*** Opening EXERCISE DATA ***

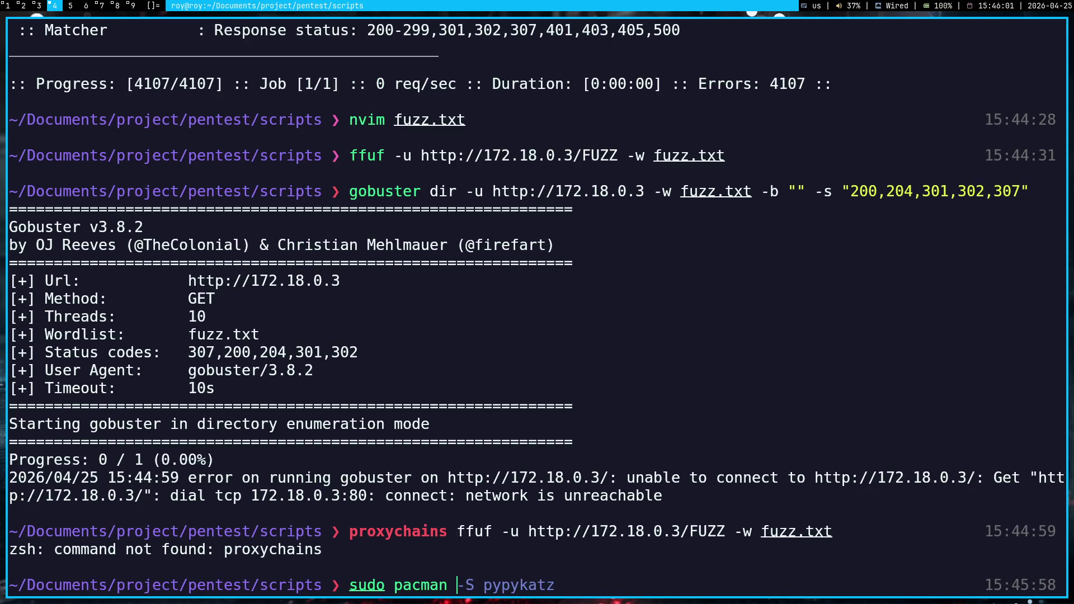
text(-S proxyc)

*** Closing EXERCISE DATA ***
*** Opening EXERCISE DATA ***

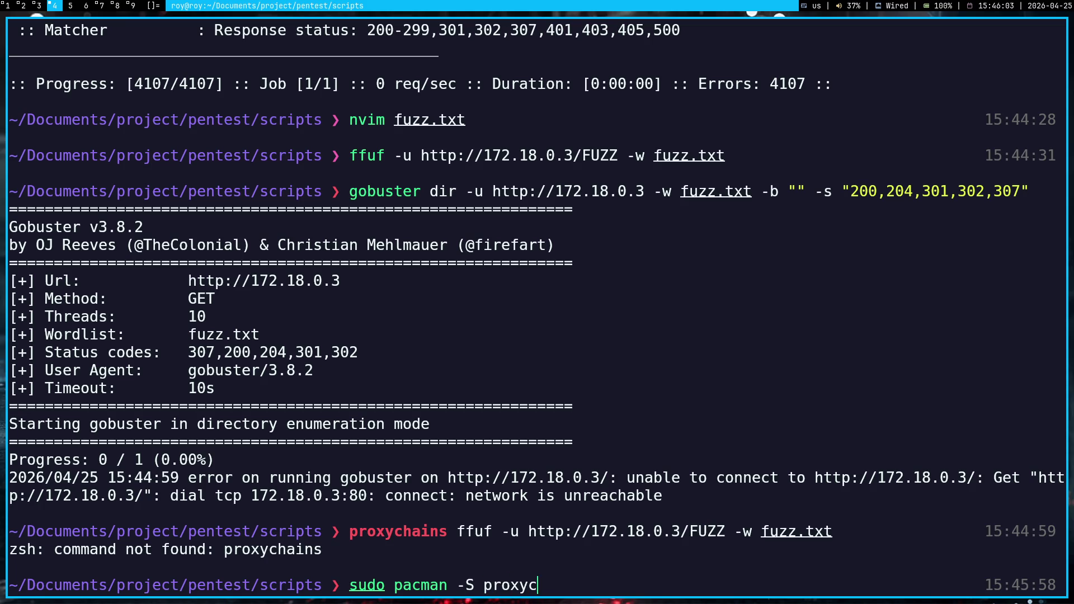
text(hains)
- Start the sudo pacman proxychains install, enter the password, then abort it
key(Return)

*** Closing EXERCISE DATA ***

● EXERCISE GOAL
Write out, from the lines above, only those from the line with "text(hains)" to the line with "key(Return)", exactly as given, including the first and the last.

● WORKED SOLUTION
text(hains)
- Start the sudo pacman proxychains install, enter the password, then abort it
key(Return)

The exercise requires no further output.